Housing market in the UK continues to lack momentum, latest RICS report suggests
The UK residential property market continued to lack momentum in September as demand from new buyers and sales fell again, according to the latest research. The shift in interest rate expectations has to buyer caution in a slowing market although prices are remaining positive, although the market in London and the South East is weaker, says the monthly report from the Royal Institution of Chartered Surveyors (RICS). Expectations point to a subdued near term outlook for both prices and sales and a lack of new buyers is causing a fall in sales with surveyors reported a decline in both. It means that sentiment is now flatter than any point since last year’s European Union referendum result. The data shows that in September some 20% more respondents noted a fall rather than rise in demand from would be buyers, extending the run of negative readings into a sixth month.

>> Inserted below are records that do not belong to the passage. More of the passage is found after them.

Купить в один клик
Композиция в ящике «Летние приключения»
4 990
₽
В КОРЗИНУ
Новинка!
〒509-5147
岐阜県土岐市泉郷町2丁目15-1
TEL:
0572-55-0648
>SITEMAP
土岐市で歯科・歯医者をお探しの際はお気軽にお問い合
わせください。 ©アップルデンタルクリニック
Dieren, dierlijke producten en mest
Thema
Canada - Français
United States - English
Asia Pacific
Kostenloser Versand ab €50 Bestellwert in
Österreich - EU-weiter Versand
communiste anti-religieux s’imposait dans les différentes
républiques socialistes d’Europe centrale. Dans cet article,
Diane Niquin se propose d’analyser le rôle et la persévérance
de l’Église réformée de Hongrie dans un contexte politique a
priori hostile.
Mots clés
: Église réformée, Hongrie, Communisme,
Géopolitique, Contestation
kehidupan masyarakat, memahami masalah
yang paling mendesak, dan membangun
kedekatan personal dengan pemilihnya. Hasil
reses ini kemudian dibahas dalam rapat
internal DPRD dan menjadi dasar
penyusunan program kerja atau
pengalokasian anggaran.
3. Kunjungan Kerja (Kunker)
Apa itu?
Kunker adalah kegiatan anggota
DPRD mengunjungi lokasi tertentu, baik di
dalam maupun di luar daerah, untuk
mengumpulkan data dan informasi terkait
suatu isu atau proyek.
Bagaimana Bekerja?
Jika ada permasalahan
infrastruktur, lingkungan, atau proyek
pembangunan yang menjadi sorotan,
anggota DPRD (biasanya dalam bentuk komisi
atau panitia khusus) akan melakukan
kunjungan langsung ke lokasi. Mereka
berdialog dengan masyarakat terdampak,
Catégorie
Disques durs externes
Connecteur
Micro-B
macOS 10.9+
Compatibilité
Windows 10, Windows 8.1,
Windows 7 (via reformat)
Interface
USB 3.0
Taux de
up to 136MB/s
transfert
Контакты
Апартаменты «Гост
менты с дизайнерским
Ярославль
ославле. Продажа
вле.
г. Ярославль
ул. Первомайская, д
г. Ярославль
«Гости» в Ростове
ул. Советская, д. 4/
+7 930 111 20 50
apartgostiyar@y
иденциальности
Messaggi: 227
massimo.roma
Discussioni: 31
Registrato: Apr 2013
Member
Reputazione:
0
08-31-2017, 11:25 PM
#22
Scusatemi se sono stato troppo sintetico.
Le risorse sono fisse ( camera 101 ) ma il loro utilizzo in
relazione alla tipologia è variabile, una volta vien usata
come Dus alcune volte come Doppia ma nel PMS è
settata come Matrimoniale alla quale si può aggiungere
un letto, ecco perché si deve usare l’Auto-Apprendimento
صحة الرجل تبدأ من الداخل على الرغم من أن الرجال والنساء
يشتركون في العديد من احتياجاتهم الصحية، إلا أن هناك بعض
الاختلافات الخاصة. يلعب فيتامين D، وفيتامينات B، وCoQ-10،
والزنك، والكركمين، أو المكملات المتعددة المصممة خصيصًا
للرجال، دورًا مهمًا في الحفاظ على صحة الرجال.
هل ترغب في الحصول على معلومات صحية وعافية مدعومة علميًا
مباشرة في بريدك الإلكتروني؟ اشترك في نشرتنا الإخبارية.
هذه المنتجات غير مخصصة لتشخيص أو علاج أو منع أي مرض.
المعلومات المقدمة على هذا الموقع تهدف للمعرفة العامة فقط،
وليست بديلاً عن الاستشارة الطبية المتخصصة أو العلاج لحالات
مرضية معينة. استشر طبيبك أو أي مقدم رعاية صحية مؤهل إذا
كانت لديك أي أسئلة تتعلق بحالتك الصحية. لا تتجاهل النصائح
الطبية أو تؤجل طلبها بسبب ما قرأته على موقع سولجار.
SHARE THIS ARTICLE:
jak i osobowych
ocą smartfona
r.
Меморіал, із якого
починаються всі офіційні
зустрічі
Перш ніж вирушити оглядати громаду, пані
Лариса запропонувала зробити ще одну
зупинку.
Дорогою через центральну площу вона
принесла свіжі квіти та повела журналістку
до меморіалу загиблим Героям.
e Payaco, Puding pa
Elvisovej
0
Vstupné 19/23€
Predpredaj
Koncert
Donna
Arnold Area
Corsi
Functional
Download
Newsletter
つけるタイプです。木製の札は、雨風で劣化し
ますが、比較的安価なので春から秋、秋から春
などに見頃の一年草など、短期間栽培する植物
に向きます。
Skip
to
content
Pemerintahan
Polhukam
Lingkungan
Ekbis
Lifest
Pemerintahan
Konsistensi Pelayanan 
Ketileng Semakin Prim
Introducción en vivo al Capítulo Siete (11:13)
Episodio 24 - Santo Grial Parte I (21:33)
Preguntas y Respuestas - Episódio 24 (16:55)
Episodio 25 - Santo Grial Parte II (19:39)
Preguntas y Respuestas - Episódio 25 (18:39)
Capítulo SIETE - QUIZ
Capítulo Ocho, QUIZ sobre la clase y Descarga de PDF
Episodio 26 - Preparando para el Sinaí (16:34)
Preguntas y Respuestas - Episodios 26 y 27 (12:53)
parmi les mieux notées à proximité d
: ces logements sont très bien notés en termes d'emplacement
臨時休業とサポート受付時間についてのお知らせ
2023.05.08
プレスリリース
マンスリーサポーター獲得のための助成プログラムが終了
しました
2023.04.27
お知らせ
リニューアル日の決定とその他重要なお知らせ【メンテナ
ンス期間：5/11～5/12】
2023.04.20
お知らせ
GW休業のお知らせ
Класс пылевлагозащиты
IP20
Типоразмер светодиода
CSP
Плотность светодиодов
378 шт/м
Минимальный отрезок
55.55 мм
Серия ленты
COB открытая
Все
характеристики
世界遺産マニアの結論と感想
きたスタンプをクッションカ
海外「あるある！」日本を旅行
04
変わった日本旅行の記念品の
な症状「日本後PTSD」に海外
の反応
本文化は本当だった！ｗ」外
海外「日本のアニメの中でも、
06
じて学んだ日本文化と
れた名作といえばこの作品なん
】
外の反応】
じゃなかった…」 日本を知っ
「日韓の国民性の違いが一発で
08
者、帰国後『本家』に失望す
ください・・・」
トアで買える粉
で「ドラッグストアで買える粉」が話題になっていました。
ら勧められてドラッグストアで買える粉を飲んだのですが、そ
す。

Alongside this, 15% more respondents reported a fall in agreed sales rather than a rise which is the lowest since July 2016. When broken down regionally, London and the South East were at the forefront of the decline in sales, but weakness in transactions was widespread during September. In fact, only Wales and the South West were cited to have seen an increase in sales, while all other parts of the UK saw sales flat Looking ahead over the next three months, there is little change anticipated in national sales activity, with expectations slipping to -1% from +7% previously. Likewise, the 12 month outlook is also flat at the national level, although respondents are a little more optimistic in Wales, Scotland and Northern Ireland. As sales and new buyers decline, new instructions to sell were more or less stable for the second report running, having declined continuously for the past eighteen months. Consequently, average stock levels on estate agents’ books held broadly steady, albeit near record lows, at 43.3.